• **GIVEN PASSAGE**:
= Beginning of Section =
Use this file to discover all available pages before exploring further.

CRUD: Update

Update operations let you modify existing documents without deleting and recreating them. MongoDB provides flexible update operators that allow you to change specific fields, add new ones, or even transform data—all atomically.

Understanding Atomic Updates

One of MongoDB’s strengths is atomic single-document operations. When you update a document:
  • The update happens completely or not at all
  • No other operation can see the document in a half-updated state
  • Multiple fields can be changed in a single operation
This is crucial for data consistency. For example, when transferring money between accounts in a single document, both the debit and credit happen atomically.

Update Philosophy: Operators vs. Replacement

MongoDB offers two approaches to updates:
ApproachUse CaseRisk Level
Update operators ($set, $inc, etc.)Modify specific fieldsLow—preserves other fields
Document replacementReplace entire documentHigh—can accidentally lose fields
Always prefer update operators over document replacement. Replacing a document without including all existing fields will permanently delete those fields.

Update Methods

Update operations modify existing documents in a collection.

updateOne()

Updates the first document that matches the filter.
db.users.updateOne(
  { name: "Alice" }, // Filter
  { $set: { age: 26 } } // Update Action
)

updateMany()

Updates all documents that match the filter.
db.users.updateMany(
  { age: { $lt: 18 } },
  { $set: { status: "minor" } }
)

replaceOne()
= End of Section =
• **THE DATA**:
= Beginning of Section =
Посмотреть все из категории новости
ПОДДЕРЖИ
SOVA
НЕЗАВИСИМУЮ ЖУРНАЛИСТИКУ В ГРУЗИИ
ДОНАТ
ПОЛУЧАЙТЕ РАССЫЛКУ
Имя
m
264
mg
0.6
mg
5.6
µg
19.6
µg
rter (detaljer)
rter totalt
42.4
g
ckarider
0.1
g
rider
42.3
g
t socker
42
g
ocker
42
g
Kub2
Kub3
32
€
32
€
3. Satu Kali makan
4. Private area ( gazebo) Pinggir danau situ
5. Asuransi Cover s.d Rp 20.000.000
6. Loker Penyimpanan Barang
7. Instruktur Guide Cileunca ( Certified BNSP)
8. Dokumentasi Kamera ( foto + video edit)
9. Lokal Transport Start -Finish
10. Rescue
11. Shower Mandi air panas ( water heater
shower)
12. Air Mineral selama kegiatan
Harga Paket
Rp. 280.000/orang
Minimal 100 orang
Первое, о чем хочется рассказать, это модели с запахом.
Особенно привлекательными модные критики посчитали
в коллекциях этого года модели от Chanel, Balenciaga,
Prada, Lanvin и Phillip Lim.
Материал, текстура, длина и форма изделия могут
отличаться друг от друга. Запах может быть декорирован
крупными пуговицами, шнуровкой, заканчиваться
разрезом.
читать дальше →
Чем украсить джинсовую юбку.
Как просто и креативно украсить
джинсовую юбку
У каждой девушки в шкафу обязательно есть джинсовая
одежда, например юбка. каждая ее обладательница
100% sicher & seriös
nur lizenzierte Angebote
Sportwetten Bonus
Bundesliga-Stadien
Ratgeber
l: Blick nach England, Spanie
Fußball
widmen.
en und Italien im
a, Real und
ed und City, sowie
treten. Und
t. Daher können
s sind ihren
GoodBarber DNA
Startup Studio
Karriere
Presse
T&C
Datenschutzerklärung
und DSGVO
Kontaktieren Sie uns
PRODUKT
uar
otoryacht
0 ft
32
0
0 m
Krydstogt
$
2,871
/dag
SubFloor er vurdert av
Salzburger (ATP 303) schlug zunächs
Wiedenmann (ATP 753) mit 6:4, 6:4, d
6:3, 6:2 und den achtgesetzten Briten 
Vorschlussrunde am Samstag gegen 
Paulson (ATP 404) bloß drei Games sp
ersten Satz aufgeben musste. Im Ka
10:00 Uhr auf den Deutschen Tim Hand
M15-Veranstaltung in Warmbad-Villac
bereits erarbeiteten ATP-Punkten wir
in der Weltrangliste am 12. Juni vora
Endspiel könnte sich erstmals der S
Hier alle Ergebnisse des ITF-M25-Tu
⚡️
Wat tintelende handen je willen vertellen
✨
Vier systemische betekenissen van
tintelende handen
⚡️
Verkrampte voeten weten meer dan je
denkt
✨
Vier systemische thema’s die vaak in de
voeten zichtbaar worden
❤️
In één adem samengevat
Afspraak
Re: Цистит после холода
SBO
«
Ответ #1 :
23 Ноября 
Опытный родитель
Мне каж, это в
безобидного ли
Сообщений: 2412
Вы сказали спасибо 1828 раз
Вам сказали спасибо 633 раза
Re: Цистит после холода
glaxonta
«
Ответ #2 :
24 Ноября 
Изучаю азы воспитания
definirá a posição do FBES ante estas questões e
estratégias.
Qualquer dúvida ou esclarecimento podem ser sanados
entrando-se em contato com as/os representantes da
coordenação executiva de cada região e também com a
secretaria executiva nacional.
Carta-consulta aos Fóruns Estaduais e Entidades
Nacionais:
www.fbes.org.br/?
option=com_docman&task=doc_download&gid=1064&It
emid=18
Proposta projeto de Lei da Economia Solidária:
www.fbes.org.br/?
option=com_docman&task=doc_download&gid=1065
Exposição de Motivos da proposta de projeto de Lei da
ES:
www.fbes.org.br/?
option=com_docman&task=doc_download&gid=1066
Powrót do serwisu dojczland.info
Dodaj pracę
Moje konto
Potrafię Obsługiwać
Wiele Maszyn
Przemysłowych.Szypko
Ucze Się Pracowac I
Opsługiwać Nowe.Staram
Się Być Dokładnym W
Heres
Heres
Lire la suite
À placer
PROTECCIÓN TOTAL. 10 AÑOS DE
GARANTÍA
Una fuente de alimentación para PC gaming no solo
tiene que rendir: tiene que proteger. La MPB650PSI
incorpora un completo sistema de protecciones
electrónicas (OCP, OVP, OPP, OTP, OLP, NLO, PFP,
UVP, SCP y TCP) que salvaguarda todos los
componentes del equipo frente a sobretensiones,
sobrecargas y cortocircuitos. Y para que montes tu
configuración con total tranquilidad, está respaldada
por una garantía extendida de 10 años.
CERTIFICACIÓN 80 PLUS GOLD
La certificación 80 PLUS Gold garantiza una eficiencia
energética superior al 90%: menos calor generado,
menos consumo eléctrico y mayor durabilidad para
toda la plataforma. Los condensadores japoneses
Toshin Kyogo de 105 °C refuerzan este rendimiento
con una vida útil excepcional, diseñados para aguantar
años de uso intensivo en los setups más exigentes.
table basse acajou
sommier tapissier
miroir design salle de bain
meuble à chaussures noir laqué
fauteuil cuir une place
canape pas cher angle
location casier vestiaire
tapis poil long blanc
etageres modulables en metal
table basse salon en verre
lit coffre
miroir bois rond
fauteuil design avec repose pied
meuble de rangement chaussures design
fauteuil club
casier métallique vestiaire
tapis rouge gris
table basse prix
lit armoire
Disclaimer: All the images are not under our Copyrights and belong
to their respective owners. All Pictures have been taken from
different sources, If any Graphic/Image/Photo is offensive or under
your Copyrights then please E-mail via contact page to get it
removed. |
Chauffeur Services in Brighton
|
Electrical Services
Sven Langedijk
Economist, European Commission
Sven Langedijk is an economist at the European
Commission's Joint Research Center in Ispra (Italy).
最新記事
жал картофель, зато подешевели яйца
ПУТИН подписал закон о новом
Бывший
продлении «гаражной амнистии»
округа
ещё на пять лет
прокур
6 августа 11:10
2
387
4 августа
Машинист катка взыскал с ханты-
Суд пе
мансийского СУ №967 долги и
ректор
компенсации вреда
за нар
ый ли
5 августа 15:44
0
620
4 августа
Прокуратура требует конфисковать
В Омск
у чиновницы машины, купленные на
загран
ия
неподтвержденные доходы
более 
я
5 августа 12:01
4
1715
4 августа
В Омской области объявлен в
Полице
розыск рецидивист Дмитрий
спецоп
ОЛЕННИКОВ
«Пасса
= End of Section =
• **REQUIRED TASKS**:
A) Copy out the part of the MongoDB update guide that begins with the words "Update Methods" and ends with "updateMany()", swapping "Alice" for "Bob".
B) Extend the MongoDB update guide beyond its final line.

• **LIST OF ANSWERS**:
A)
Update Methods

Update operations modify existing documents in a collection.

updateOne()

Updates the first document that matches the filter.
db.users.updateOne(
  { name: "Bob" }, // Filter
  { $set: { age: 26 } } // Update Action
)

updateMany()

B)
Replaces the entire document (except _id) with a new document.
db.users.replaceOne(
  { name: "Bob" },
  { name: "Bob Smith", role: "admin" }
)

Update Operators

  • $set: Sets the value of a field in a document.
  • $unset: Removes the specified field from a document.
  • $inc: Increments the value of the field by the specified amount.
  • $push: Appends a value to an array.
  • $pull: Removes a specified value from an array.
Examples:
// Increment age by 1
db.users.updateOne(
  { name: "Alice" },
  { $inc: { age: 1 } }
)

// Add "swimming" to hobbies array
db.users.updateOne(
  { name: "Alice" },
  { $push: { hobbies: "swimming" } }
)

Upsert

If upsert: true is specified, the operation creates a new document if no documents match the filter.
db.users.updateOne(
  { name: "David" },
  { $set: { age: 40 } },
  { upsert: true }
)

Summary

  • Use updateOne() and updateMany().
  • Always use Update Operators (like $set, $inc) unless you want to replace the whole document.
  • Upsert creates a document if it doesn’t exist.

Interview Deep-Dive

Strong Answer:
  • MongoDB’s $inc operator is atomic at the single-document level. This means that when 500 concurrent requests each call updateOne({ _id: pageId }, { $inc: { views: 1 } }), every increment is applied correctly. MongoDB serializes concurrent modifications to the same document using WiredTiger’s document-level locking. No increments are lost, no race conditions — the final count is exactly 500.
  • This is one of MongoDB’s genuine strengths compared to a naive read-modify-write pattern. If you instead read the document, increment the count in application code, and write it back, you get classic lost updates. Thread A reads views=100, Thread B reads views=100, both write views=101 instead of views=102. $inc avoids this entirely because the increment happens server-side.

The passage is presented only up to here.